GLOBAL - Global pension assets have bounced back, registering their strongest performance since 1999, with total institutional pension fund assets in 11 major markets growing by more than 12%.
Research by Watson Wyatt shows that global pension fund assets have resumed pre-2000 levels, in a year that saw the US dollar lose close to 15% of its value and world stock markets returned 31% in US$ terms.
Roger Urwin (pictured), global head of the investment practice at Watson Wyatt, said: “It is reassuring to see the three-year trend of shrinking assets and rising liabilities has been checked and a better trend may be emerging. However, the damage to global pension funds has been severe and recovery to full funding levels, even if equity markets continue their upward movement, is very likely to be several years off.”
Urwin points out that in countries with maturing pension funds there seems to be a gradual move to lower equity allocations, driven by the need to pay higher pension amounts to ageing populations through cash-flow generating assets such as bonds.
“Similarly, the quest for alternative sources of alpha is increasing and will also persuade funds and sponsors that equities may not be worth the risk.
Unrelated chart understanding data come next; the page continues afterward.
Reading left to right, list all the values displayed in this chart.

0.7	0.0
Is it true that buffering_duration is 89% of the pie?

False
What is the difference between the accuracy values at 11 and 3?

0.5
These factors work over different time scales in different markets, but overall we expect pension funds strategy to continue to have equities as a key asset class, but not necessarily the dominant asset class,” Urwin added.
According to the survey, global pension fund assets have increased by 7% per annum over ten years, but more than three-quarters of that growth occurred in the more favourable market conditions of the five years from 1993 to 1998.
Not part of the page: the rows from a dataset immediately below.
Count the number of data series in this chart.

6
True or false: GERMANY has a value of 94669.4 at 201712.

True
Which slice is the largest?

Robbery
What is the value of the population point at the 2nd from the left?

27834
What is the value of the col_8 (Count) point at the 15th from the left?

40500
The robust stock market recovery from March 2003 has boosted the equity-heavy Anglo-American markets - the US, Canada and the UK - with an average growth of around 16% in local currency terms while pension funds in Japan, France and Germany, which have more bond-oriented policies, were only able to achieve gains in single figures.
Roger Urwin said: “Clearly, long-term growth and sustainability is of most importance, and over a ten-year period the Australian pension fund growth has been exceptional, with strong growth also in the US and Netherlands.”
The 11 major markets included in the survey are Australia, Canada, Germany, France, Hong Kong, Ireland, Japan, Netherlands, Switzerland, the UK and the US. The three largest pensions markets remain the US, Japan and the UK.